Since arriving at the club in early January, new manager Barry Gray has spoke consistently about the need to defeat the teams around them if they are to stay up. With tenth-placed Dungannon Swifts 15 points ahead of Newry and in much better form, Ballymena appear to be the only team who Newry can realistically reel in, to earn themselves a play-off game to stay up.

Gray has got to work in his survival hunt by bringing in Steven Ball, Conor Mitchell, Brandon Doyle, Jamie McDonagh, Fra McCaffrey and Alex O’Brien in the January transfer window.

But Newry go into the game on the back of another low, as they deservingly crashed out of the Irish Cup to Championship side Newington.

Following that game, Gray looked ahead to tonight’s fixture against Ballymena, and he set out his challenge to his players: to go and win the game for the supporters.

“This is not about our first team; this is about Newry City as a club,” Gray told Newry City’s club media channel.

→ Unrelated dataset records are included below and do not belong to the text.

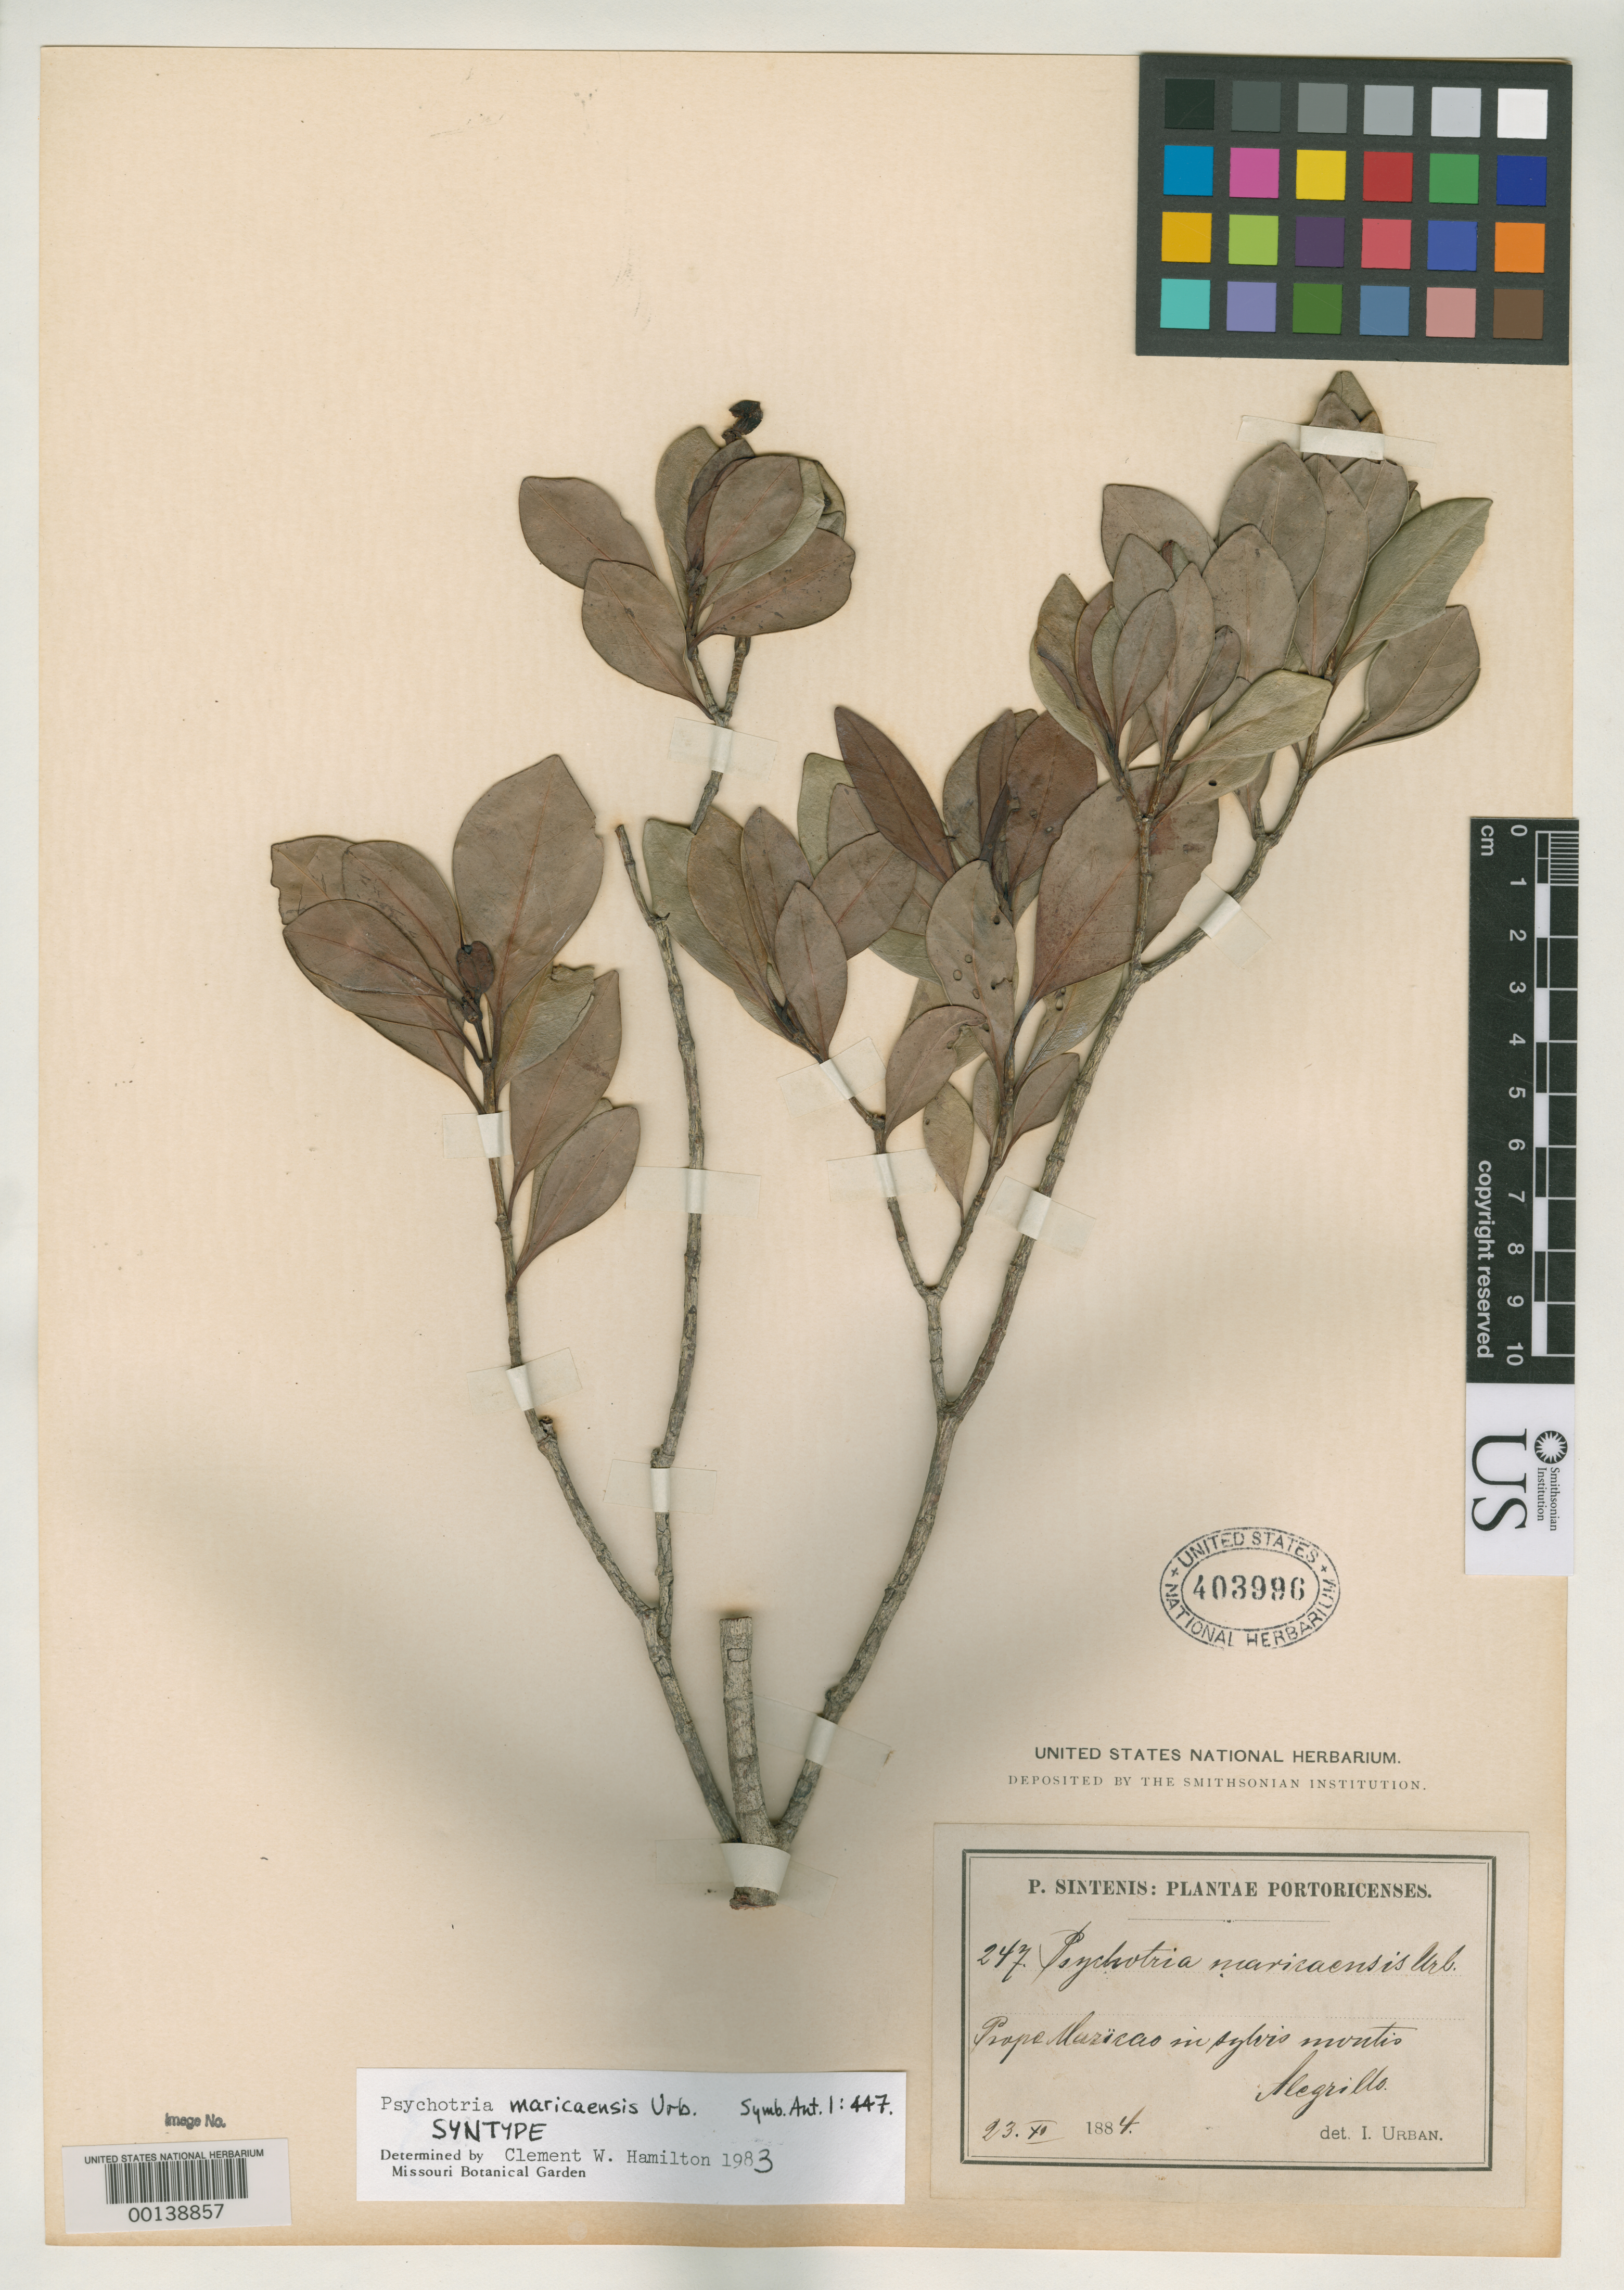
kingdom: Plantae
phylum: Tracheophyta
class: Magnoliopsida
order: Gentianales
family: Rubiaceae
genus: Psychotria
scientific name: Psychotria maricaensis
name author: Urb.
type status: Isotype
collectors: P. Sintenis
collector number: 247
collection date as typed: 23 Nov 1884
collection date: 1884-11-23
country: Puerto Rico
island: Greater Antilles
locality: Near Maricao, Mt. Alegrillo.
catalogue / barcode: US 403996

“It’s about everyone who sits in the stand, all the volunteers, all the people who will lift and lay for that first team. If you go out and ask anyone who sits in that stand to do a favour which will help the team, you can be damn sure that the answer will be ‘yes’ from every single person who you ask.

“We spoke to the players about that – we have the luxury of being able to deliver something for those people on Friday night. If we win, the joy won’t be for the players, it will be for everybody who has put in the hard hours and needs a lift and some form of hope that the season isn’t over.”